Reproduce the following data exactly, minus any images.

> **Given data**
= = = =

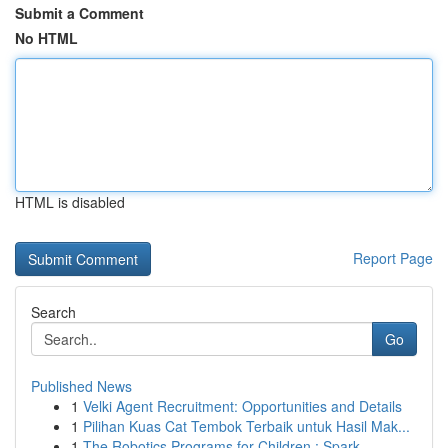
Submit a Comment
No HTML
HTML is disabled
Report Page
Search
Go
Published News
1
Velki Agent Recruitment: Opportunities and Details
1
Pilihan Kuas Cat Tembok Terbaik untuk Hasil Mak...
1
The Robotics Programs for Children : Spark ...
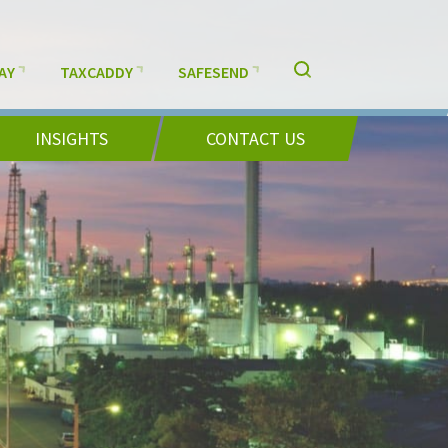
AY
TAXCADDY
SAFESEND
INSIGHTS
CONTACT US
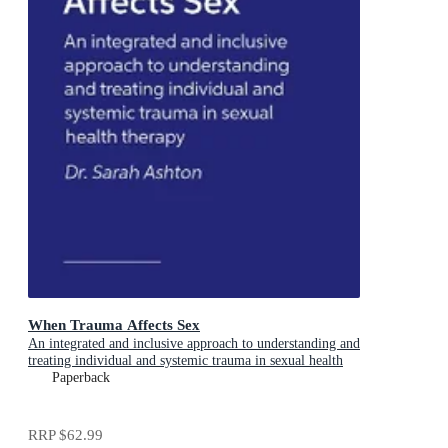
When Trauma Affects Sex
An integrated and inclusive approach to understanding and
treating individual and systemic trauma in sexual health
therapy
Paperback
RRP
$62.99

= = = =

> **Exercise output**
Submit a Comment
No HTML
HTML is disabled
Report Page
Search
Go
Published News
1
Velki Agent Recruitment: Opportunities and Details
1
Pilihan Kuas Cat Tembok Terbaik untuk Hasil Mak...
1
The Robotics Programs for Children : Spark ...
AY
TAXCADDY
SAFESEND
INSIGHTS
CONTACT US
When Trauma Affects Sex
An integrated and inclusive approach to understanding and
treating individual and systemic trauma in sexual health
therapy
Paperback
RRP
$62.99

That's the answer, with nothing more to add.